* TASK DIRECTIONS: Reproduce these lines exactly, everything from the line that contains "Frontend (3 Dateien)" down through the end of the lines, both ends included.

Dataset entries
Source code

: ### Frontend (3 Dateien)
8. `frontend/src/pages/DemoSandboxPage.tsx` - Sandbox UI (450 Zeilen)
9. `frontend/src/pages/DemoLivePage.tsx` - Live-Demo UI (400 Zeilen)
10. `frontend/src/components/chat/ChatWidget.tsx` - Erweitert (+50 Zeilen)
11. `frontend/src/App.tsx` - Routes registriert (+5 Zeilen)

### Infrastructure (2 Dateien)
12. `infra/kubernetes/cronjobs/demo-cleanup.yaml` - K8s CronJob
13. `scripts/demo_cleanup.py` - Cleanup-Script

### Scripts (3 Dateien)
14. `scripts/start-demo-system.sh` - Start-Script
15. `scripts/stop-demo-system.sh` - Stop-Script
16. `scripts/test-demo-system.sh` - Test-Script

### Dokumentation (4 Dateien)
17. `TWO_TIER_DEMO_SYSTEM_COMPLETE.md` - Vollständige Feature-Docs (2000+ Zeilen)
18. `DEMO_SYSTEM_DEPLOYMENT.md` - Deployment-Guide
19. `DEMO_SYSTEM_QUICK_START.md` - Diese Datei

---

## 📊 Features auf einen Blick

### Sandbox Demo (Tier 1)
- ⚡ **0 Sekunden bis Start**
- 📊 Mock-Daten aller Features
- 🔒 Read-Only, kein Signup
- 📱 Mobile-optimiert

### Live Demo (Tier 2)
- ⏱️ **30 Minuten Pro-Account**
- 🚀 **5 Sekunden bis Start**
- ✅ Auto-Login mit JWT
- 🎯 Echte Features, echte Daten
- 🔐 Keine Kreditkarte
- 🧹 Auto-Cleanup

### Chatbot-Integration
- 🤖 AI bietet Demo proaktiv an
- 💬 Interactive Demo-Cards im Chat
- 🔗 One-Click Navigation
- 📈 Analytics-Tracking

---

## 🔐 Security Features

* OUTPUT FOR THIS TASK:
: ### Frontend (3 Dateien)
8. `frontend/src/pages/DemoSandboxPage.tsx` - Sandbox UI (450 Zeilen)
9. `frontend/src/pages/DemoLivePage.tsx` - Live-Demo UI (400 Zeilen)
10. `frontend/src/components/chat/ChatWidget.tsx` - Erweitert (+50 Zeilen)
11. `frontend/src/App.tsx` - Routes registriert (+5 Zeilen)

### Infrastructure (2 Dateien)
12. `infra/kubernetes/cronjobs/demo-cleanup.yaml` - K8s CronJob
13. `scripts/demo_cleanup.py` - Cleanup-Script

### Scripts (3 Dateien)
14. `scripts/start-demo-system.sh` - Start-Script
15. `scripts/stop-demo-system.sh` - Stop-Script
16. `scripts/test-demo-system.sh` - Test-Script

### Dokumentation (4 Dateien)
17. `TWO_TIER_DEMO_SYSTEM_COMPLETE.md` - Vollständige Feature-Docs (2000+ Zeilen)
18. `DEMO_SYSTEM_DEPLOYMENT.md` - Deployment-Guide
19. `DEMO_SYSTEM_QUICK_START.md` - Diese Datei

---

## 📊 Features auf einen Blick

### Sandbox Demo (Tier 1)
- ⚡ **0 Sekunden bis Start**
- 📊 Mock-Daten aller Features
- 🔒 Read-Only, kein Signup
- 📱 Mobile-optimiert

### Live Demo (Tier 2)
- ⏱️ **30 Minuten Pro-Account**
- 🚀 **5 Sekunden bis Start**
- ✅ Auto-Login mit JWT
- 🎯 Echte Features, echte Daten
- 🔐 Keine Kreditkarte
- 🧹 Auto-Cleanup

### Chatbot-Integration
- 🤖 AI bietet Demo proaktiv an
- 💬 Interactive Demo-Cards im Chat
- 🔗 One-Click Navigation
- 📈 Analytics-Tracking

---

## 🔐 Security Features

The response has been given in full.